The retrospective study by Berges-Gimeno et al. [8] showed that 13% discontinued, with 67% of that group having gastrointestinal symptoms. Of the 172 patients, 11% failed to respond to therapy.

From the randomized study by Lee et al. [13], 23.4% discontinued due to adverse effects, with 37.5% of that group having dyspepsia.

Limitations in this study include those associated with any retrospective study and analysis, particularly lack of data points, such as pre- and post- FEV1 percent-predicted values. A randomized controlled trial would have been the preferred method. Additionally, not all patients were initially challenged to prove ASA sensitivity, rather the focus was on clinical history. Dosing was carried out by different physicians and not controlled for. In assessing response to ASA maintenance therapy, there was no objective and validated scoring system used. Lastly, follow-up was only 12 months, and it would have been worthwhile following up this population longitudinally to assess benefit-risk ratios for clinical outcomes versus adverse effects. Pre- and post- CT sinus imaging may have provided a better diagnostic assessment of the effectiveness of desensitization therapy, however post-therapy imaging is not the current standard of care, nor is there sufficient data to correlate the association between symptoms and imaging on post-therapy images.

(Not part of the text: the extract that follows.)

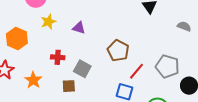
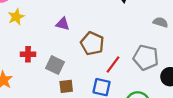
gray semicircle: (184, 26) -> (161, 22), moved
purple triangle: (79, 28) -> (63, 24), moved
brown square: (69, 86) -> (66, 86), moved

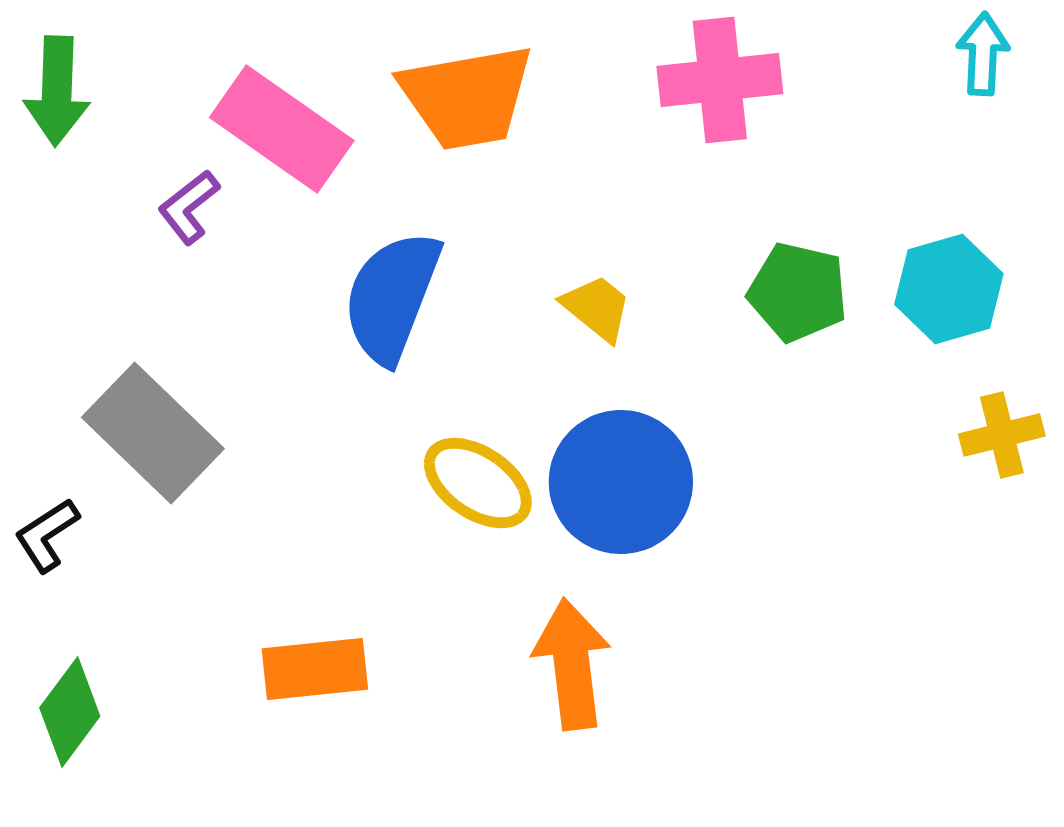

With respect to future directions, a prospective, randomized controlled study, would be beneficial to gather key clinical data points, as well, to assess baselines characteristics, prove ASA sensitivity, and determine if there are certain clinical predictors that indicate which patients would be better candidates for ASA desensitization. In previous studies, those who were able to maintain a high-dose ASA regimen successfully were more likely to be: less than 40 years old, a poor sense of smell, multiple prior respiratory reactions, or to have had severe prior asthmatic reactions associated with aspirin and NSAIDs [15]. However, to our knowledge, there is no published literature on validated and reproducible patient predictors of clinical benefit from ASA desensitization.

Conclusion

This study assessing 111 patients who underwent ASA desensitization for AERD showed overall effectiveness, with 81/111 patients claiming improvement in symptoms and 31/111 discontinuing maintenance ASA therapy. This is the first Canadian study assessing ASA desensitization and maintenance therapy in the AERD population. A validated protocol is in place, and many centres outside of Canada have significant reproducible data showing benefit to ASA desensitization in this population.

The ability to desensitize the patient to ASA not only aids in symptom improvement and a gain in quality of life in this population, but it also allows the use of ASA and NSAIDs in patient populations who require these medications for other reasons. We believe ASA desensitization should be considered and performed more frequently in the appropriate clinical situations in Canada.